Of course, if the blood testing occurs a significant period after the actual drink driving then the prior concentration of alcohol reading in the blood is not necessarily utilised, and a special formula is used to work out the concentration at the time of driving. This is colloquially called a BAC calculation.
If the reduction of the alcohol content in the blood is greater than the variances allowed under the regulations, then this may be a basis to challenge the original reading.
Additionally, many may have heard of a blood result being that of denatured. This means that due to some reason, such as the blood being kept in an environment that was too warm, or not enough blood being taken, that the sample is unable to be analysed and the blood alcohol content cannot be determined.
Whist in recent times, if a blood test was denatured, the prosecution would normally withdraw the charges. The Supreme Court has now sought to limit the availability of such defence.
That is until the matter of Dunstall. The background of that case is that the defendant was pulled over on the way home and produced a positive reading. He obtained a blood test kits and obtained two samples. The two samples both came back as denatured.
Expert evidence was led that the reason that the blood test result was denatured was due to the medical practitioner (a nurse) not providing a sufficient sample for analysis. The failure to provide a sufficient sample was in breach of the Road Traffic Regulations.
Consequently, it was determined that the defendant’s rights had been interfered with and was prejudiced by virtue that he could not challenge the original breath analysis reading.
It was therefore determined that that was unfair and the original breath test reading was excluded and a not guilty finding ensured.

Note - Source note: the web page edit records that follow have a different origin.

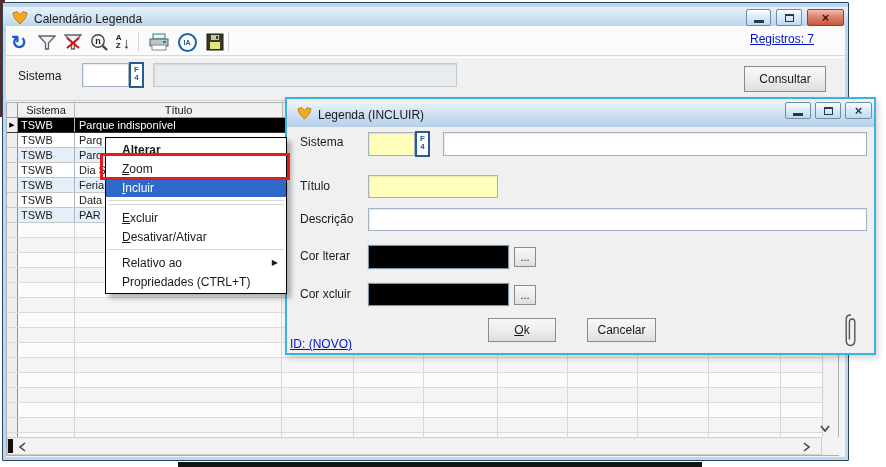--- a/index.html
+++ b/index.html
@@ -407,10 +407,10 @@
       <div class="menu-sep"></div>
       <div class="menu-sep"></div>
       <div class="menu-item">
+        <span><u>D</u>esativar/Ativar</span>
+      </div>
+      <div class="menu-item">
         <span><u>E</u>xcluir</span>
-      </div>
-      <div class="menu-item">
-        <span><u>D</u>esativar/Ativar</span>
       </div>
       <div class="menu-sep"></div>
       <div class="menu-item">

The decision has since been upheld by the Supreme Court of South Australia and also the Full Court of Criminal Appeal of South Australia.
The interest by the government is significant, with them seeking leave to appeal to the High Court of Australia.
It seems that the only effective defence available to drivers to challenge the breath analysis reading is now sought to the quashed through the High Court of Australia.
POLICE v DUNSTALL  SASCFC 85 (25 July 2014) refers.